EXERCISE DETAILS: Find the lines in the records that carry the word "Strong". Copy each one.

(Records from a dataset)
-*-

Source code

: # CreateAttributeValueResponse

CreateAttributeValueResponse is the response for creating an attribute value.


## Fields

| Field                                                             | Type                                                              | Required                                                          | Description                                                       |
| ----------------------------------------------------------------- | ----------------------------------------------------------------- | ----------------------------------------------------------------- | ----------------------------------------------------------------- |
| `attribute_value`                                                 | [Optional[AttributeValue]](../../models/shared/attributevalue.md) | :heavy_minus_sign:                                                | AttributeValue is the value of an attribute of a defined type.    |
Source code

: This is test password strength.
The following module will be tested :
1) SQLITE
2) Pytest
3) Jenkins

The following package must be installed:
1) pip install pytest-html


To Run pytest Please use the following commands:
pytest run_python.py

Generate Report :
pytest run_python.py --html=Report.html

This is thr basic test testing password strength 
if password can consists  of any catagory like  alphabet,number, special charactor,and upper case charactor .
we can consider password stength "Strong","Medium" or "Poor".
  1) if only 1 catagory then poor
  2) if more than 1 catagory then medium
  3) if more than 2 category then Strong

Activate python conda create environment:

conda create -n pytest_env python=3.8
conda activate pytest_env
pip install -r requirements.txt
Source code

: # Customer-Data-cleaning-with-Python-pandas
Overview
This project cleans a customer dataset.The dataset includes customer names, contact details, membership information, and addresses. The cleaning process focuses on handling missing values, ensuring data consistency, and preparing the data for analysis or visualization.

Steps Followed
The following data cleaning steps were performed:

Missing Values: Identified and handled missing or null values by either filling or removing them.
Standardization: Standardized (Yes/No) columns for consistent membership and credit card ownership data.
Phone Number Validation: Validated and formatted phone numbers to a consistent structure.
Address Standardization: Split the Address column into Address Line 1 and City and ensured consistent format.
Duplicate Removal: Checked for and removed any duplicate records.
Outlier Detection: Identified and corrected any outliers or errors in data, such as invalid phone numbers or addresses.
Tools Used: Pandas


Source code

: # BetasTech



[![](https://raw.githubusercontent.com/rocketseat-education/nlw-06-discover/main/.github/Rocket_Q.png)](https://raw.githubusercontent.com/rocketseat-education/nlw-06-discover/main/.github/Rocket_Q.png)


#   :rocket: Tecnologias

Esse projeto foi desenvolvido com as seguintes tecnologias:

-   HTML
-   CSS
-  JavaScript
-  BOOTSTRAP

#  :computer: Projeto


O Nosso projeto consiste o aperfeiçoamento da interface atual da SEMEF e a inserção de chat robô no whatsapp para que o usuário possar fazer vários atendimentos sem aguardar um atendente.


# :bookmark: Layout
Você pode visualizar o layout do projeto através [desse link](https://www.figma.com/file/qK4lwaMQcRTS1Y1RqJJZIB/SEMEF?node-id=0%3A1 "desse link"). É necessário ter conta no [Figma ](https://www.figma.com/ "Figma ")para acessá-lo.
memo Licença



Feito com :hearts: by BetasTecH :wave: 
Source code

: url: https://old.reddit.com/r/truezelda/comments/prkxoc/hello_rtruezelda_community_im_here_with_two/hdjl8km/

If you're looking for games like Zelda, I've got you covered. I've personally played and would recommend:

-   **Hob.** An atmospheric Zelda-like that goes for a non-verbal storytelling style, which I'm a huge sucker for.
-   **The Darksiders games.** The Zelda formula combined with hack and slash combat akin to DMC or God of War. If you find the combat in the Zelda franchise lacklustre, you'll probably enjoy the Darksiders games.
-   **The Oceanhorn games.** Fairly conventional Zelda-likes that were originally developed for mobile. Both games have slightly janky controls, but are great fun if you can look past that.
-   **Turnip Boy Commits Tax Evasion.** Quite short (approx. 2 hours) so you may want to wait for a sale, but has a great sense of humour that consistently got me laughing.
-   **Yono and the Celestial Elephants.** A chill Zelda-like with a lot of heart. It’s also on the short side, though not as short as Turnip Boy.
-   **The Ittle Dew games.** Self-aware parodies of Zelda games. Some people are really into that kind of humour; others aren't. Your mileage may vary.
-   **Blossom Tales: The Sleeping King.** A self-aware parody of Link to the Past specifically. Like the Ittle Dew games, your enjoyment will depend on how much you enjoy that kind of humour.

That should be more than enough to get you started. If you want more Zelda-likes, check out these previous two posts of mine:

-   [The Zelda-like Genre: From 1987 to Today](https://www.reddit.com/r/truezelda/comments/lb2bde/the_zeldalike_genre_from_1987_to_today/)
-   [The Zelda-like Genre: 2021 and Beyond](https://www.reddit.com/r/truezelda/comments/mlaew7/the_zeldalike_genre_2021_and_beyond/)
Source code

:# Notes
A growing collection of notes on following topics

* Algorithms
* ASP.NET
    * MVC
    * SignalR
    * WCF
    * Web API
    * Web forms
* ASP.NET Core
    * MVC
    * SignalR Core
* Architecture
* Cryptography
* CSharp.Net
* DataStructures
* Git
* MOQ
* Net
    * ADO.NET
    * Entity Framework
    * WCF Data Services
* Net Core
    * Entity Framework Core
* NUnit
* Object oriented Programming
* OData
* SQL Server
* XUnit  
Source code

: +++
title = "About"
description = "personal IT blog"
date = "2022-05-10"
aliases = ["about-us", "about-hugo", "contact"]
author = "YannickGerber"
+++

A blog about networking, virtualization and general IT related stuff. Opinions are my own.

-*-

SOLUTION BELOW:
we can consider password stength "Strong","Medium" or "Poor".
  3) if more than 2 category then Strong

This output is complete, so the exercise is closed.